Anna received "Mixed or average reviews," according to Metacritic. The graphics, story and sound were praised, but it was criticized for the obscurity of its narrative, complexity of its interface, poor translation, and difficulty of its puzzles. The horror elements were both praised and criticized by different reviews; IGN's Anthony Gallegos initially praised the horror aspects but lamented that "most of the fear factor is neutered after you realize nothing can harm you." Destructoid's Holly Green praised the atmosphere, but claimed "the pre-release screenshots feel a bit misleading." VideoGamer's Lewis Denby liked the "genuine scares here and there," but felt similarly to Gallego about the lack of challenge. The puzzles met a far more divisive reaction. Denby thought that "Most of the puzzles don't make any sense," while Gallegos confided that many of the puzzles were "anger-inducing," describing them as "really just trial and error situations." Green noted that the lack of hints turned the puzzle-solving into "a game of pin the tail on the donkey," but noted that the interface helped reduce the frustration of pixel-hunting. Web-reviewer Yahtzee Croshaw praised the horror but claimed the immersion was broken by the necessity of a walkthrough. Both Green and Denby agreed that the quality of the translation was poor; Denby felt that the translation was "garbled." Green declared "the translation's biggest casualty is the narrative behind the protagonist's obsession with Anna." All three critics agreed that the User Interface was unpolished. Gallegos felt that it was "sub-par," and both Denby and Green found it to be an area of frustration.

Aggregate score
| Aggregator | Score |
|---|---|
| Metacritic | PC: 55/100 PC (Extended Edition): 75/100 |

Review scores
| Publication | Score |
|---|---|
| Adventure Gamers | 2/5 |
| Destructoid | 3.1/10 |
| IGN | 5.5/10 |
| VideoGamer.com | 5/10 |

==Sequel==
A sequel, White Heaven, was announced in 2013 with a projected release date of 2014. An indirect sequel, White Heaven was set to expand the scope of the narrative and gameplay capabilities found within Anna. Development on the title resurfaced with an announcement trailer in 2016.
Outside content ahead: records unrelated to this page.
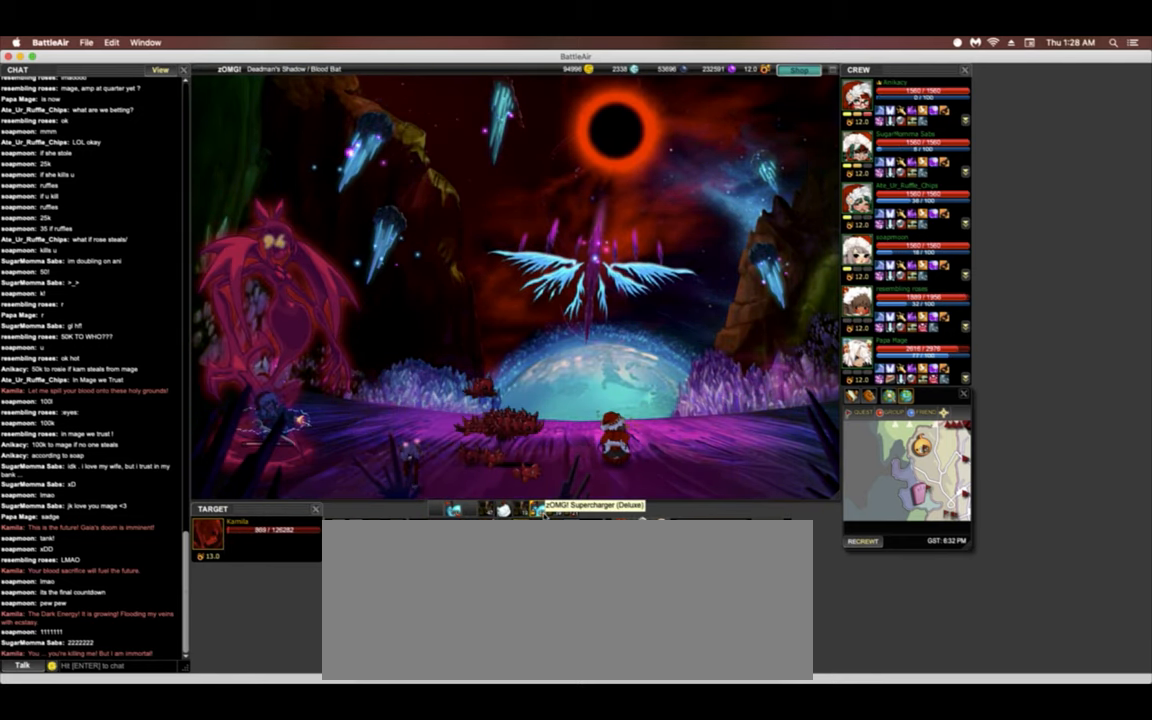
{"keys": ["5"], "events": []}
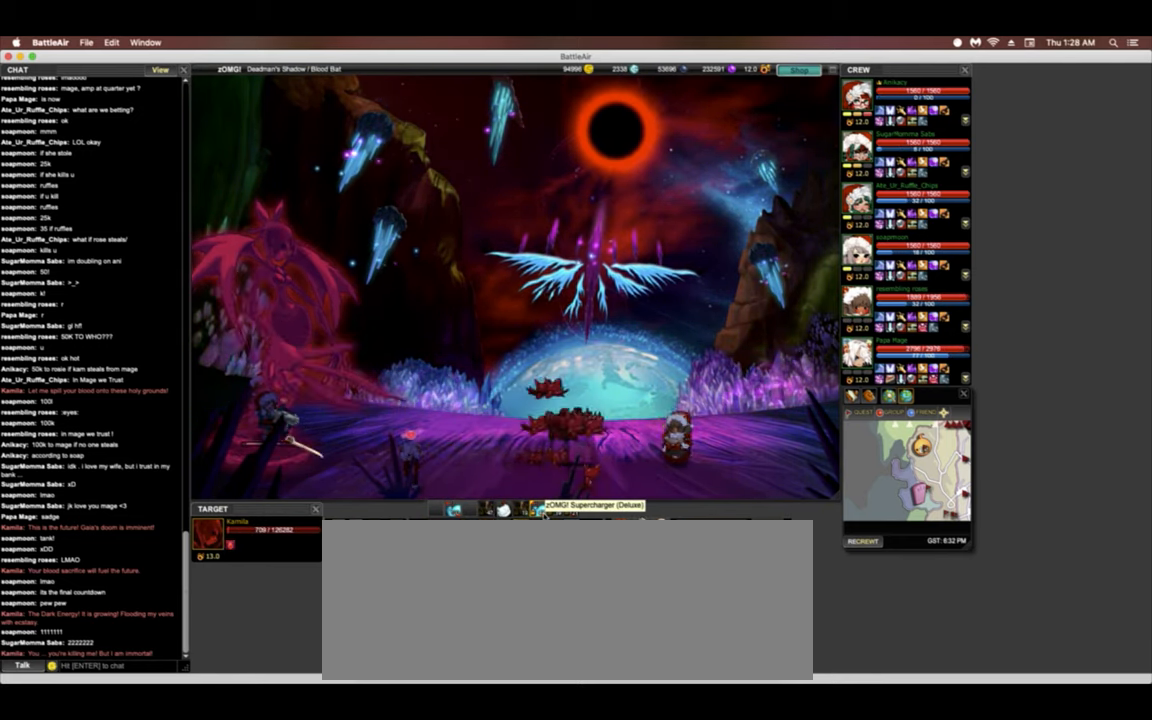
{"keys": ["5"], "events": []}
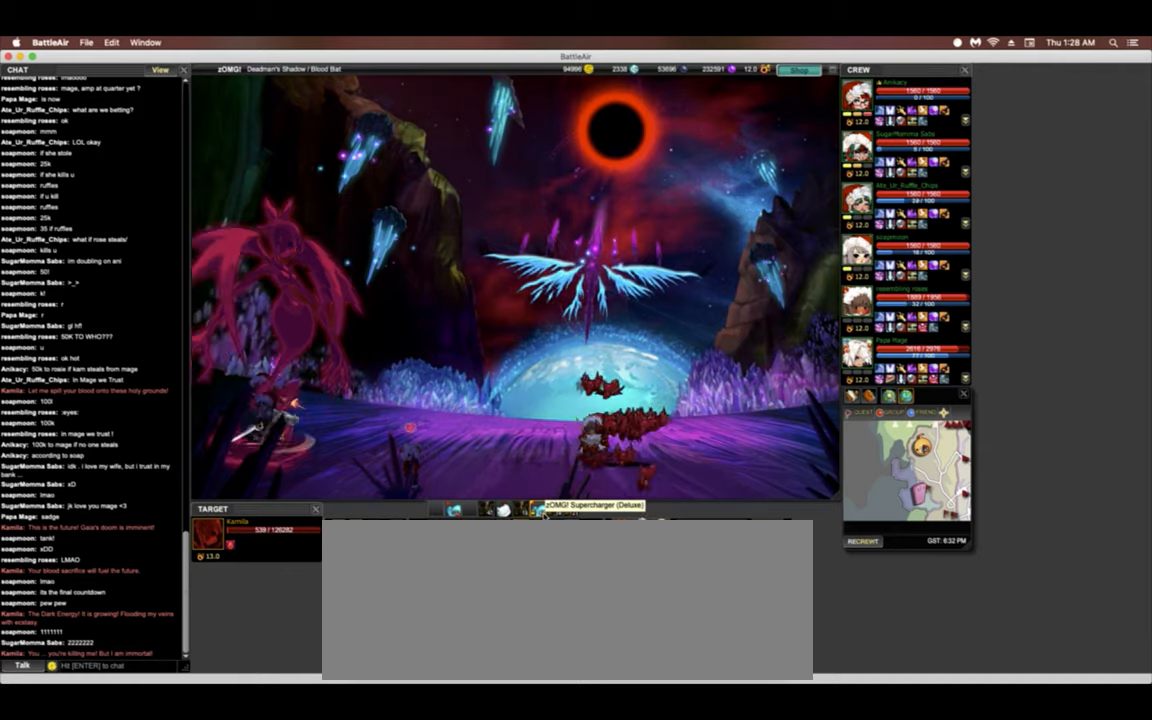
{"keys": ["5"], "events": []}
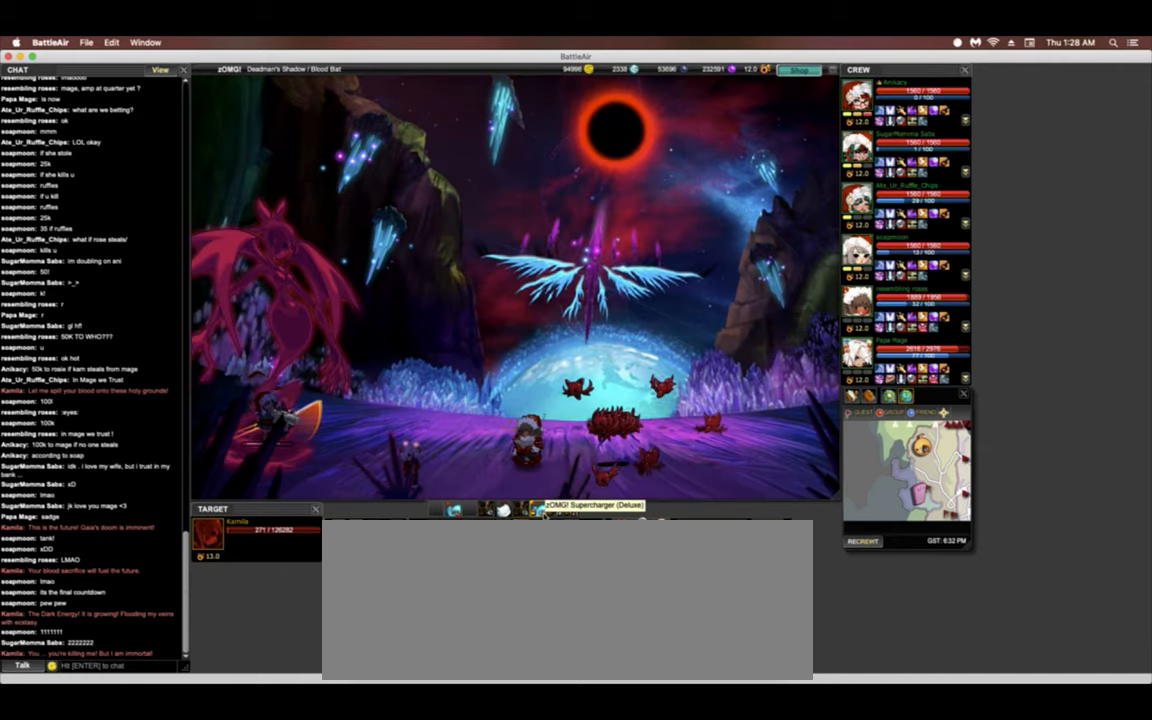
{"keys": ["5"], "events": []}
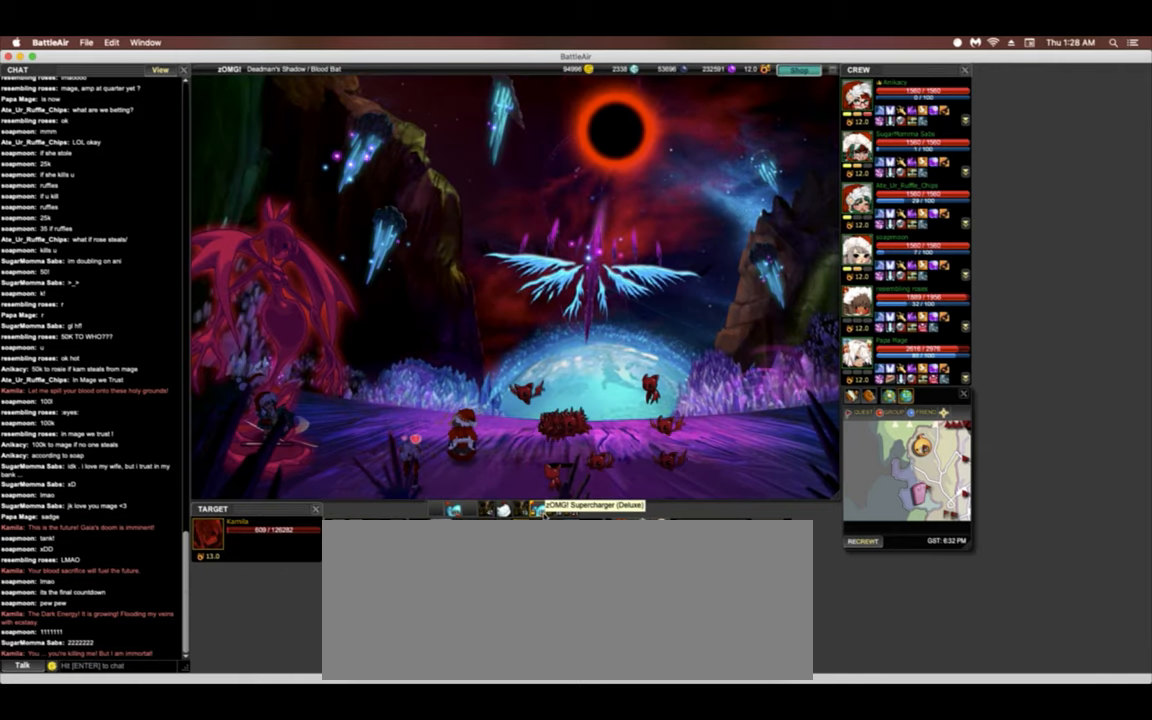
{"keys": ["5"], "events": []}
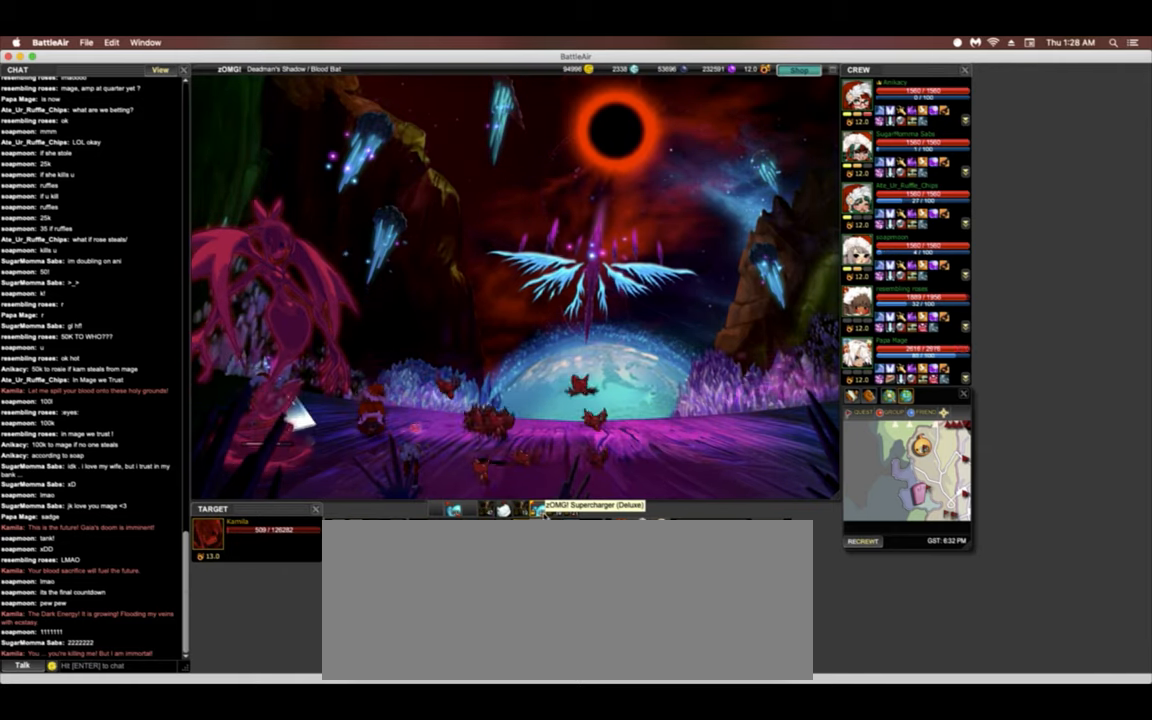
{"keys": [], "events": [[470, "5", "up"]]}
In 2020, another sequel, Nascence, was revealed. Set to be the first in a trilogy titled Anna's Songs, it tells a standalone story set within the universe of Anna. In a developer Q&A, it was announced that White Heaven is now a part of this new trilogy and development on the title will continue development soon after the release of Nascence. A newly formed development studio, Treehouse Studios, is assisting with development.